### Tâche à réaliser
D'après le texte ci-dessous sur la gestion communale, sur quelle période porte le rapport de l'IGF ?

Certes, les voyants du tableau de bord ne sont pas au rouge. Mais ils ne sont pas au vert non plus. Dans son ensemble, la situation laissée derrière elle par l'équipe municipale sortante est défavorable à bien des égards. En témoigne le rapport accablant de l'IGF ayant décortiqué la gestion comptable et financière de la commune sur la période 2017-2021. Les mesures d'exception prises par l'actuel wali d'Oran, dont le transfert de gestion de la collecte des déchets ménagers de la commune vers la wilaya par le biais de son EPIC ‘Oran Propreté', assortie d'une saisine de la justice sur fond de «graves irrégularités» mises à nu par l'audit-expertise de l'Agence nationale des déchets (AND), en remettent une couche et enfonçant le clou. Or, à quelque chose malheur est bon, ce sont ces mêmes «alertes» données par des instruments étatiques d'expertise et de contrôle qui devront servir de guide et, par là même, faire œuvre de feuille de route pour une sorte de plan de redressement communal. Et ce, pour peu que la nouvelle Assemblée populaire communale qui devra être installée sous peu sache les utiliser à bon escient. Encore faut-il d'abord qu'il y ait Assemblée populaire communale «stricto sensu». Une Assemblée, pas un assemblage, à la tête de cette collectivité territoriale de base de l'Etat, qui de plus est la plus grande du pays. Une instance délibérante avec un conseil exécutif, en symbiose avec l'administration communale. Le tout sous l'autorité du président de l'APC. Cet élémentaire, en vérité, n'était pas présent dans le cas de l'équipe qui vient de tirer sa révérence. Ou plutôt n'existait que sur papier. Dans la réalité, l'Assemblée générale était atomisée, désagrégée, déchirée par les conflits intestins. Les brouilles internes ont pris naissance au sein du cabinet ‘boulevard la Soummam' dès les premiers jours ayant suivi la cérémonie d'installation. Pour s'intensifier et se radicaliser au fil des cessions. Avec comme principale pomme de discorde, les distributions de rôles à l'occasion du casting des vice-présidences et des commissions permanentes et autres postes-clés.

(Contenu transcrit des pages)
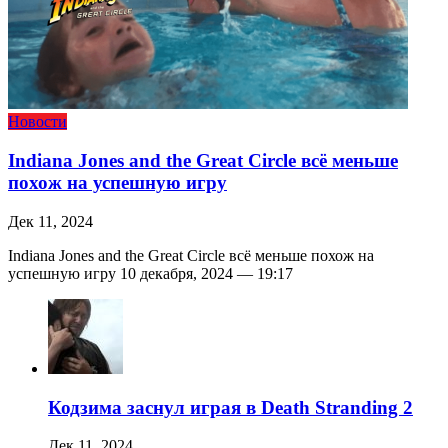
Новости
Indiana Jones and the Great Circle всё меньше
похож на успешную игру
Дек 11, 2024
Indiana Jones and the Great Circle всё меньше похож на
успешную игру 10 декабря, 2024 — 19:17
Кодзима заснул играя в Death Stranding 2
Дек 11, 2024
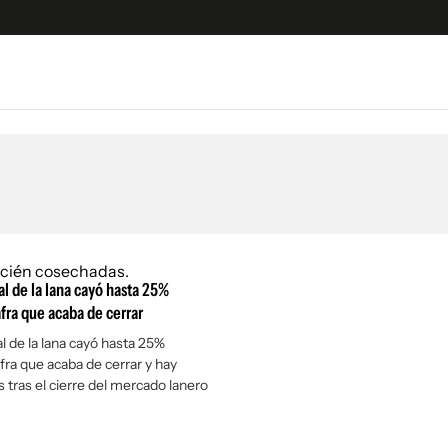
e
S
n
es
Siguenos en:
 y Legales
es especiales
ciones
al de la lana cayó hasta 25%
ters
afra que acaba de cerrar
ina
al de la lana cayó hasta 25%
afra que acaba de cerrar y hay
 tras el cierre del mercado lanero
 Unidos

### Zone de réponse
Le rapport de l'IGF porte sur la période 2017-2021.